そして謝った後、思いつくだけの弱音を一気に吐き出した。俺はお前と一緒に生きたかった。俺はお前が自分自身のためだけに生きていくのを、その隣でのんびりと眺めていたかった。お前が傍に居てくれれば、それだけで嬉しかった。それ以外の事は、もっともっと嬉しくて――楽しくて、幸せだった。もっともっと、そういう時間が欲しかったのだと。
「……結局は、馬鹿なんだなぁ、俺は」
遣り切れない思いを無視することもできず、飛行士はそう呟く。
後悔も、未来へと馳せた幸せの夢物語も、優しい微笑みも、生き残ることの大切さも、死への恐怖も――ケボーロフの中を過ぎ去り、すべて消えていった。せめて〝彼女〟だけは幸せにしなければならないと、幸せにならなければ、こんな世界は嘘だと。
『―――ケボー、ロフ? どうかしたの?』
鈴のような音がする。幼すぎる声がする。呪われた血と聖なる血を受けついだ子の声が、耳に響く。

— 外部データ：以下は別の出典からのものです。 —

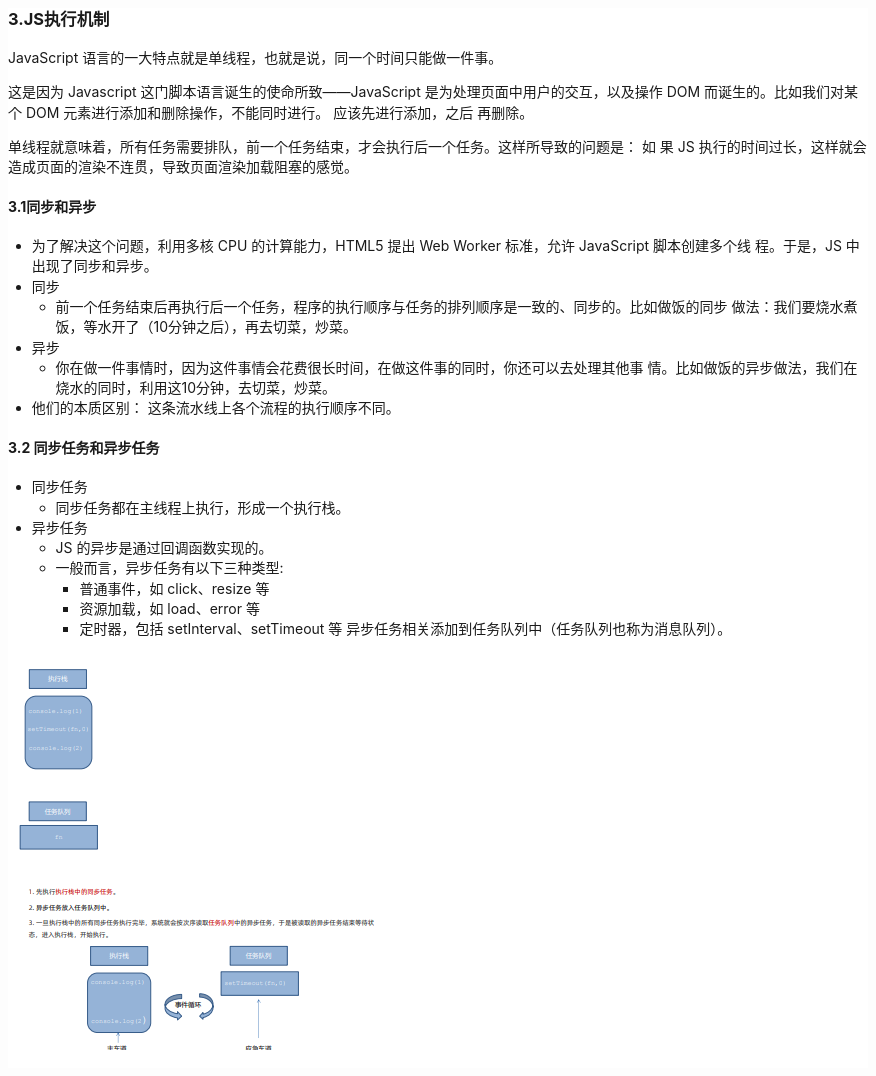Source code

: 

### 3.JS执行机制

JavaScript 语言的一大特点就是单线程，也就是说，同一个时间只能做一件事。 

这是因为 Javascript 这门脚本语言诞生的使命所致——JavaScript 是为处理页面中用户的交互，以及操作 DOM 而诞生的。比如我们对某个 DOM 元素进行添加和删除操作，不能同时进行。 应该先进行添加，之后 再删除。 

单线程就意味着，所有任务需要排队，前一个任务结束，才会执行后一个任务。这样所导致的问题是： 如 果 JS 执行的时间过长，这样就会造成页面的渲染不连贯，导致页面渲染加载阻塞的感觉。

#### 3.1同步和异步

* 为了解决这个问题，利用多核 CPU 的计算能力，HTML5 提出 Web Worker 标准，允许 JavaScript 脚本创建多个线 程。于是，JS 中出现了同步和异步。 
* 同步 
  * 前一个任务结束后再执行后一个任务，程序的执行顺序与任务的排列顺序是一致的、同步的。比如做饭的同步 做法：我们要烧水煮饭，等水开了（10分钟之后），再去切菜，炒菜。 
* 异步
  *  你在做一件事情时，因为这件事情会花费很长时间，在做这件事的同时，你还可以去处理其他事 情。比如做饭的异步做法，我们在烧水的同时，利用这10分钟，去切菜，炒菜。 
* 他们的本质区别： 这条流水线上各个流程的执行顺序不同。

#### 3.2 同步任务和异步任务

* 同步任务 
  * 同步任务都在主线程上执行，形成一个执行栈。 
* 异步任务 
  * JS 的异步是通过回调函数实现的。 
  * 一般而言，异步任务有以下三种类型: 
    * 普通事件，如 click、resize 等 
    * 资源加载，如 load、error 等 
    * 定时器，包括 setInterval、setTimeout 等 异步任务相关添加到任务队列中（任务队列也称为消息队列）。

![image-20220729150449990](Web%20APIs%20%E7%AC%AC%E4%BA%94%E5%A4%A9%20Bom%E6%93%8D%E4%BD%9C.assets/image-20220729150449990.png)

![image-20220729150641709](Web%20APIs%20%E7%AC%AC%E4%BA%94%E5%A4%A9%20Bom%E6%93%8D%E4%BD%9C.assets/image-20220729150641709.png)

「いえ……、なんでも、ありませんよ……。あと少し、我慢してください……。そうすれば、大地に………ブガレストクに、やっと……」
目が霞む。声が遠のき、鉛のように重い体の感覚が徐々に薄れ、疲れ果てた身体を寝床に横たえるときのような感覚がケボーロフを包む。そのまま感覚に身を委ねてしまえば、どれだけ楽だろうかと彼は思う。きっと自分は救われるだろう。こんな痛みきった身体を捨て、魂だけの存在となれれば、しがらみなど捨て去り天上へと昇ることができるだろう。
だが、それではだめだ。自ら信じる。俺は救いなど求めてはいない。しがらみを捨て去る気などない。楽など元より望んでいない。飛び続ける。〝彼女〟のために。そのためだけに。
悔しさが、惨めさが、悲しさが男をつくる。ケボーロフは男だ。だが、それだけで彼は満足しない。強大な敵こそが、ちっぽけな男を真に偉大な男にする。であるならば、ケボーロフは戦わなくてはならない。自分と言う敵と、最期まで戦わなければならない。
「………ドーラ、すまねえな」
もう、お前に会わせる面がねえと呟き、ケボーロフは血を吐く。
しかし見よ。彼の眼前には、ブガレストクの灯火が燦然と輝いている。
・ブレゲー14
第一次世界大戦後期にフランス軍に正式採用された爆撃・偵察機。
機体性能が優秀で、戦後は郵便輸送初期の黎明期を支えた。
木材よりも金属を多量に取り入れた設計のため、頑丈で大量生産ができ、かつ大振りな機体であったにも関わらず、高速かつ機敏で、操縦性も素直だった。